WHAT?! Delays reads and/or writes? Really?
# dmsetup info Name: delayed State: ACTIVE Read Ahead: 256 Tables present: LIVE Open count: 1 Event number: 0 Major, minor: 253, 0 Number of targets: 1 # dmsetup table delayed: 0 1000000 delay 1:7 0 30 # udevadm info -rq name /sys/dev/block/1:7 /dev/ram7
So, we have block device “/dev/ram7” mapped to DeviceMapper “delay” target to, well, delay I/O requests to 30 milliseconds. That’s why the whole RAID was slow - the performance of RAID0 is the performance of the slowest disk in RAID.

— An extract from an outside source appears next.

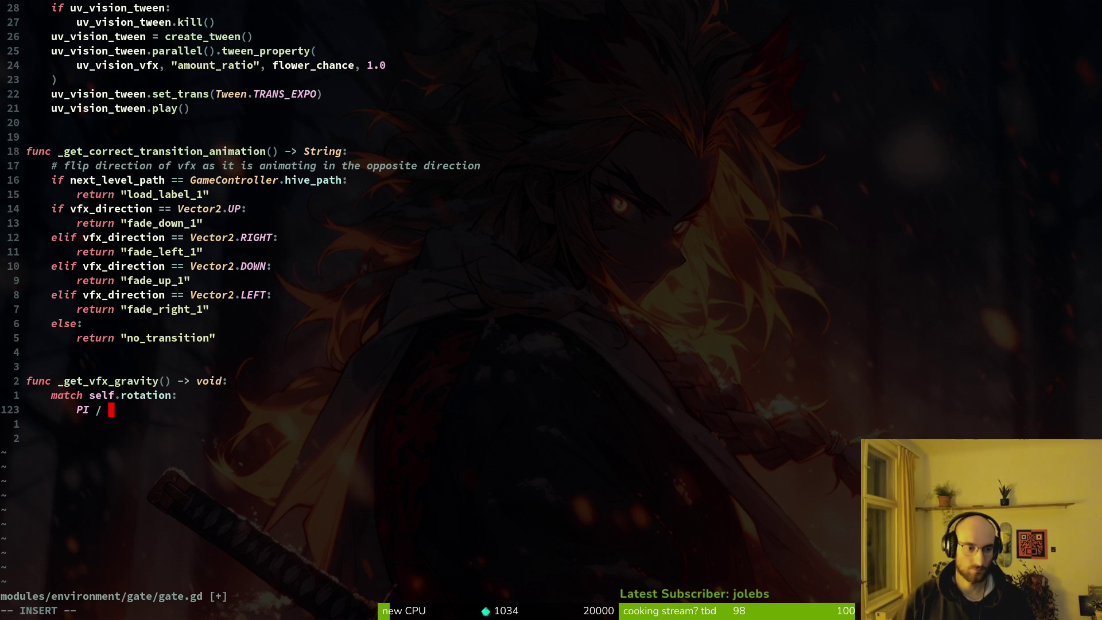
text( 2)
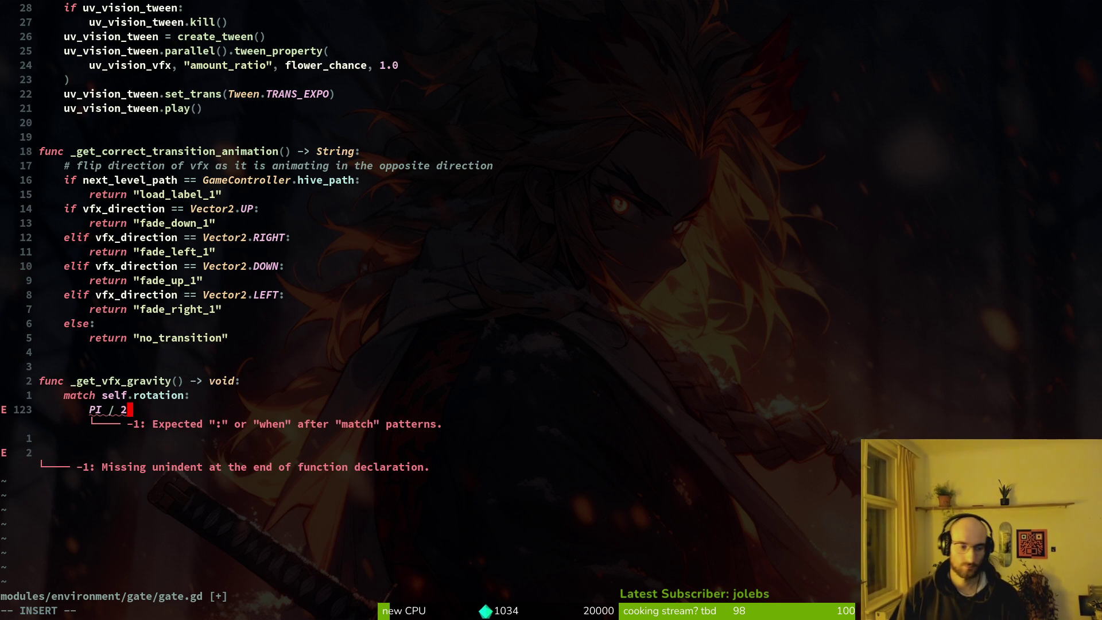
text(:)
key(Return)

Of course, I knew it from the beginning. I just wanted to see if I’ll be able to detect it with profiling tools. And in this case, I don’t think it’s fair to say that
perf helped. Actually,
perf gives a lot of confusion in the interface. Look at the picture above. What are these couple of dozens of lines with “99.67%” tell us? Which of these symbols cause latency? How to interpret it? If I wasn’t really attentive, like after a couple of hours of debugging and investigating, I couldn’t be able to notice it. If I issued the magic
perf inject command it will collapse
sched_stat_iowait command and I’ll not see dm-delay in top records.
Again, this is all are very confusing and it’s just a fortune that I’ve noticed it.

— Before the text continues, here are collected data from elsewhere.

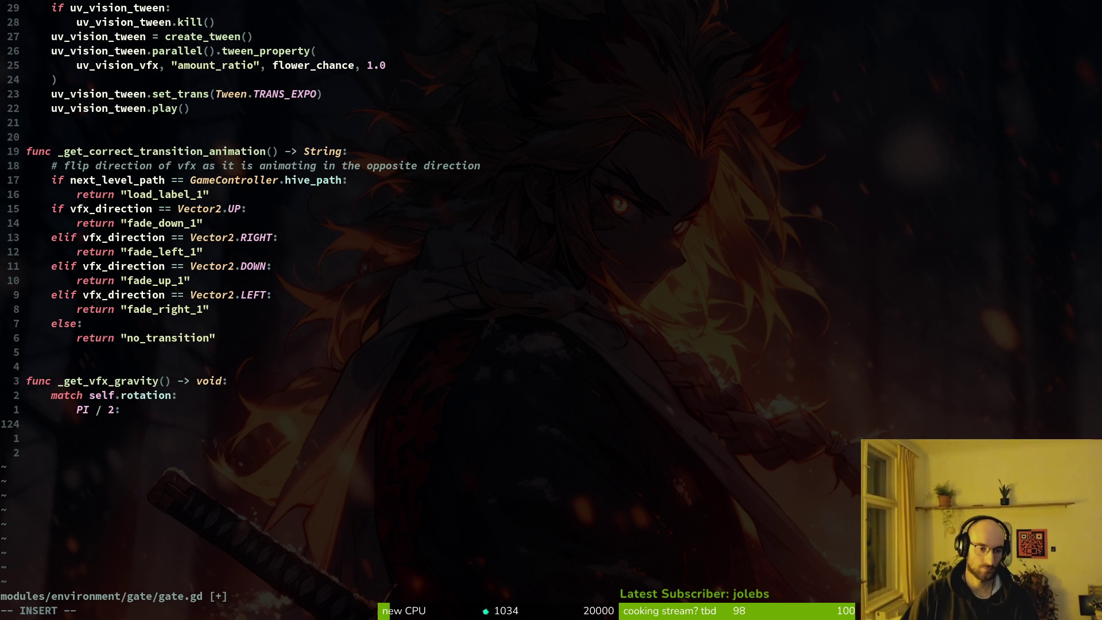
Step: Duplicate the PI / 2 case three times and turn the last copy into 3PI / 2
text(j)
key(Escape)
key(k)
key(k)
key(shift+v)
key(Escape)
key(j)
key(shift+v)
key(y)
key(j)
key(p)
key(j)
key(p)
key(j)
key(p)
text(i)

Perf is a really versatile and extremely complex tool with a little documentation. In some simple cases, it will help you a LOT. But a few steps from the mainstream problems and you are left alone with unintuitive data. We all need various documentation on perf - tutorials, books, slides, videos - that not only scratch the surface of it but gives a comprehensive overview of how it works, what it can do and what it doesn’t. I hope I have contributed to that purpose with this article (it took me half a year to write it).